Look through the lines below and copy each one that includes "front".
=== Section Start ===
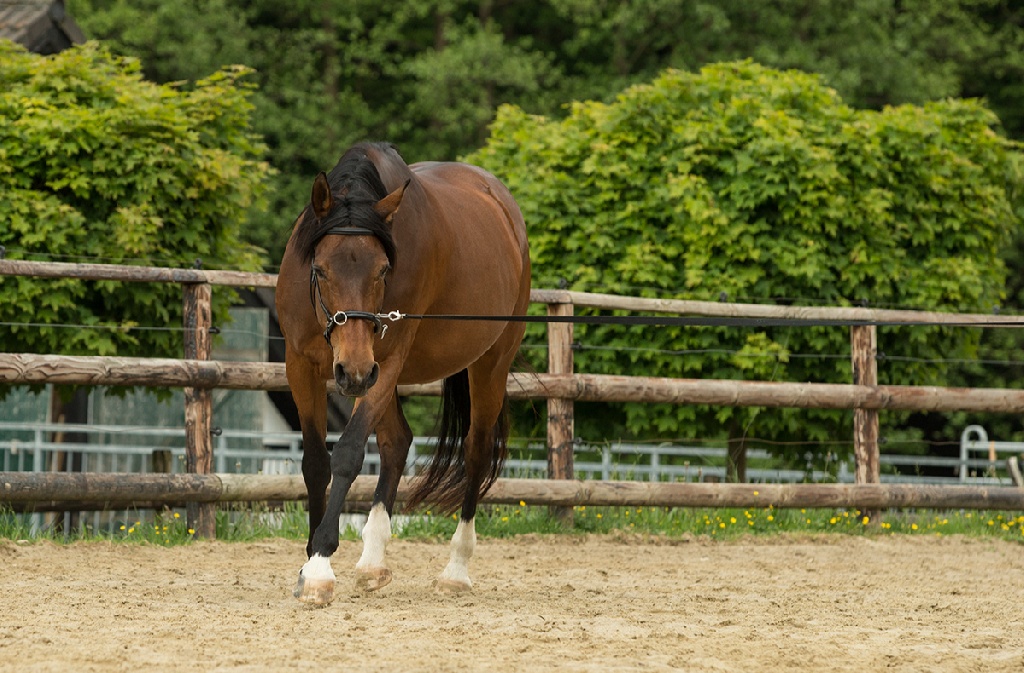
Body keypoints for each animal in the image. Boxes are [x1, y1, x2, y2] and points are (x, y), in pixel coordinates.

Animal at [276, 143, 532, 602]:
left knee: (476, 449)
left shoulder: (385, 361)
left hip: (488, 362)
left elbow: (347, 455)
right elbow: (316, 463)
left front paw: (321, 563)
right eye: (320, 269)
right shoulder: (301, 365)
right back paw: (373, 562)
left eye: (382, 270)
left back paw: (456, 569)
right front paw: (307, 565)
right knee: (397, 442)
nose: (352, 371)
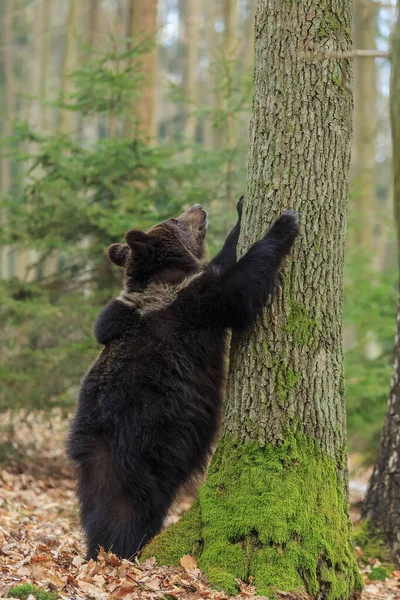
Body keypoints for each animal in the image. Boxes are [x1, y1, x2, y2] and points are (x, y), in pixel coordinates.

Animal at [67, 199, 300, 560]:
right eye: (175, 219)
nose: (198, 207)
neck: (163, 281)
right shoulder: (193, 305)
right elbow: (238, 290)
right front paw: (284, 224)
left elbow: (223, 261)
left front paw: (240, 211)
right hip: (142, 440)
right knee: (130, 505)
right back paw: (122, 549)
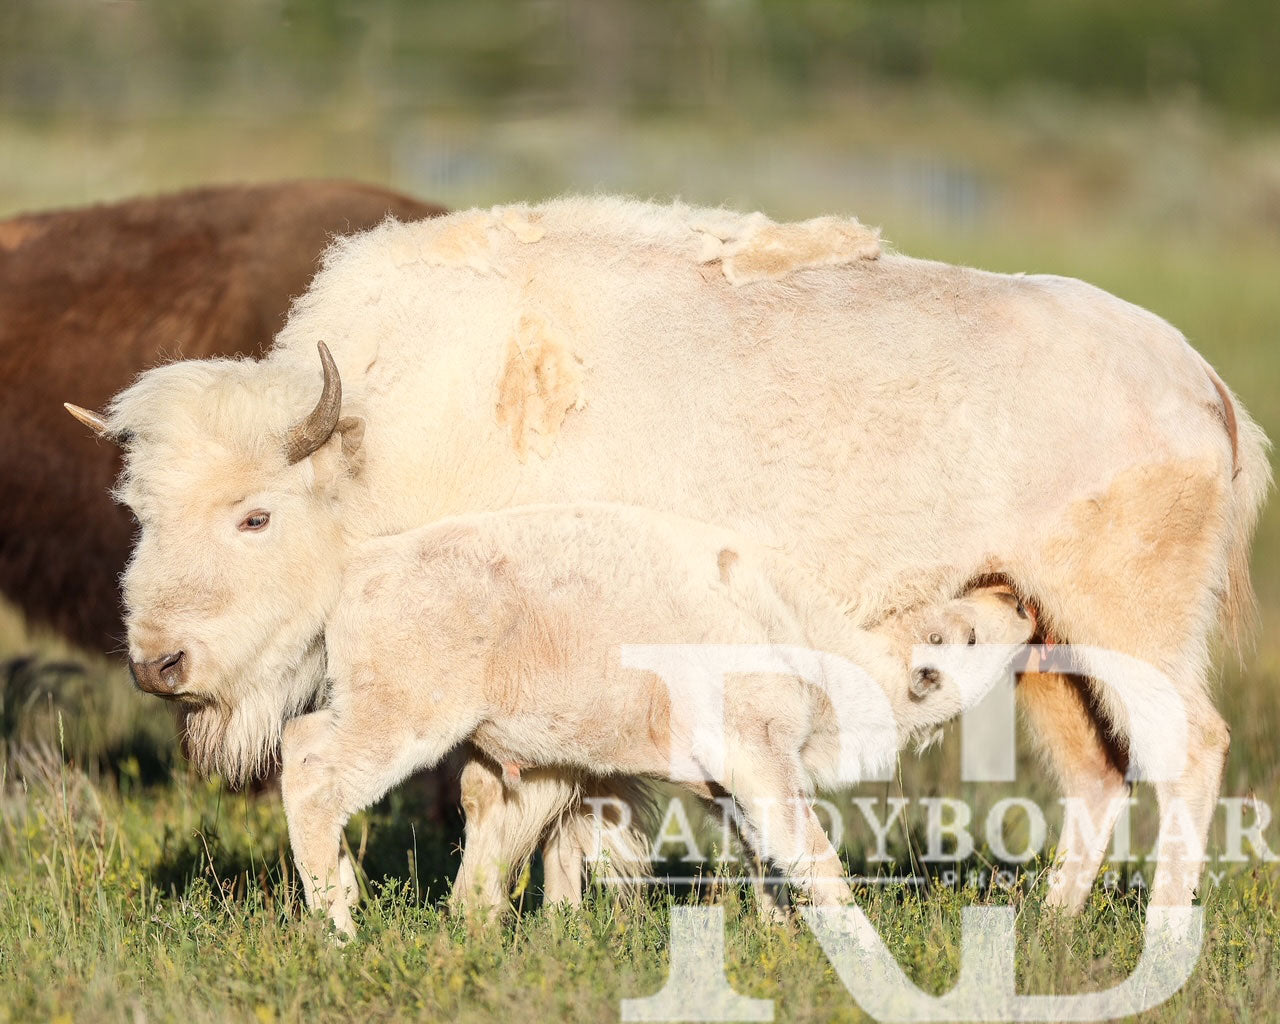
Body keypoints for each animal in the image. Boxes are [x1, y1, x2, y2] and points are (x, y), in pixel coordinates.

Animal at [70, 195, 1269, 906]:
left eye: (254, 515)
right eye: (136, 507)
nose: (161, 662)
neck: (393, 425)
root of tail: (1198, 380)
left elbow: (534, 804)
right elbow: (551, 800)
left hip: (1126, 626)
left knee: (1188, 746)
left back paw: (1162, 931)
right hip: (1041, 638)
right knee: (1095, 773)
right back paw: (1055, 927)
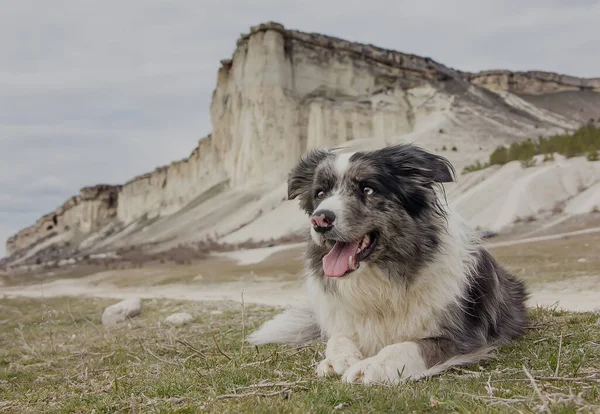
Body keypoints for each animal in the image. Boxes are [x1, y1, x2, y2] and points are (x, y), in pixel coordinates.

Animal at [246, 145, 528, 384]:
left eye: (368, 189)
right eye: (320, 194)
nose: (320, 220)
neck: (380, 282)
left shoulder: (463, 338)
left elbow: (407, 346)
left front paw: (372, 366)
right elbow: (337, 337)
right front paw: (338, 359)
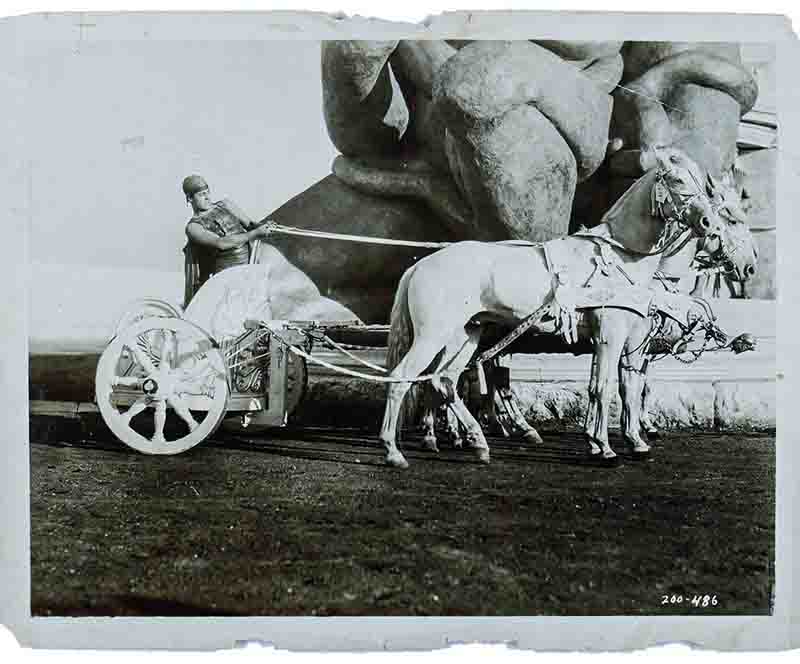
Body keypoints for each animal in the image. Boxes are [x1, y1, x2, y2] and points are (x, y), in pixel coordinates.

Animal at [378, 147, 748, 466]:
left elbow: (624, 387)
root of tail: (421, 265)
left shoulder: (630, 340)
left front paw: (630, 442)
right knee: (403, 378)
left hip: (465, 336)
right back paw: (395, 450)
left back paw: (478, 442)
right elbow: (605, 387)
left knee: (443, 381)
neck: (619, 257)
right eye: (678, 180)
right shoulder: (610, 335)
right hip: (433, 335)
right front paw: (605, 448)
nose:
=== Section End ===
Written solution:
left front paw: (321, 563)
right front paw: (307, 565)
right front paw: (284, 224)
left front paw: (240, 211)
left front paw: (372, 366)
right front paw: (338, 359)
left front paw: (630, 442)
right front paw: (605, 448)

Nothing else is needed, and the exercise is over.